We’ve talked earlier about clades; a term which relates to how we can put influenza (flu) viruses that sit under the broad title, “A/H3N2”, into subgroupings. Clades are a way of describing similar viruses, based on their genetic sequences. Let’s step through the morass of flu, genes, clades and H3N2.
Before we get into A/H3N2 clades though, let’s
Genes are made of A, C, G and T
You’ve probably heard the DNA components that make up genes described as “building blocks” or bases. These bases are called adenine (A), guanine (G), cytosine (C) and thymine (T). Each base is chemically bound to a sugar molecule and a phosphate molecule. Altogether these 3 things are called a nucleotide.
Our genes include only 1-2% of the 3.2 billion nucleotide base pairs. That leaves a lot of genetic dark matter. Humans differ genetically by only about 0.1% from each other and about 1.2% (comparing the same aspects) from a chimpanzee.
How to view genetic differences
When we talk about nucleotide sequencing, we’re using lab tools to uncover the order of the sequence. In some instances, we know what changes in the sequence mean for the protein product, virus, disease etc., and in other instances – we don’t.
These sequences can then be used to view differences and similarities between viruses in distinct patients, or over time and across space.
Aligning the sequences
First, we align the sequences (see below). This post is about flu viruses so let’s talk about flu virus hemagglutinin (HA) gene sequences retrieved from infected humans. To align lots of different sequences in order to see if they are the same or different, we use computer software which takes each sequence (a row in the example below) and matches it to every other sequence chosen to be in the alignment.

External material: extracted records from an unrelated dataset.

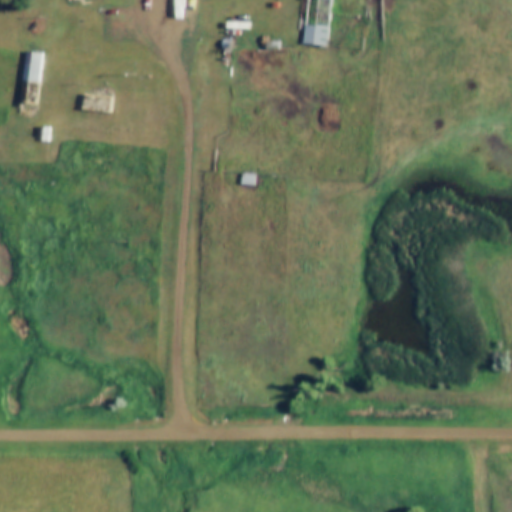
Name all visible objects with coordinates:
building: (317, 21)
building: (33, 65)
building: (98, 98)
building: (94, 153)
building: (151, 192)
building: (75, 209)
road: (183, 211)
road: (256, 437)
road: (196, 473)
road: (476, 473)
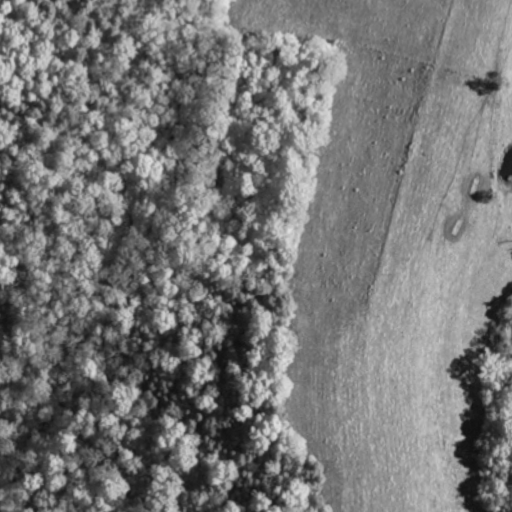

The software looks through the nucleotides in each sequence and tries to match them up as closely as possible to those in the other sequences. There are different ways that the software can do this. Sometimes one or more sequences will have different nucleotides at a position compared to the average – or consensus – shared by most other sequences.
An alignment shows up these similarities and differences. But that can be hard to fully grasp by looking at the alignment alone. So we present the alignment graphically.
A tree from the forest
From a good alignment, we can make a good phylogenetic tree; these are diagrams that represent evolutionary relationships among the sequences and their donor organisms; viruses in this case.
Phylogenies are the evolutionary history of species. These can graphically show relationships
Below I made a quick phylogenetic tree from the alignment in the earlier example. It shows the relationship between just these different A/H3N2 HA gene segments collected from infected patients in 2015, 2017, 2018 and 2019. An example of a clade of viruses is highlighted in orange. All the sequences branch off a common node.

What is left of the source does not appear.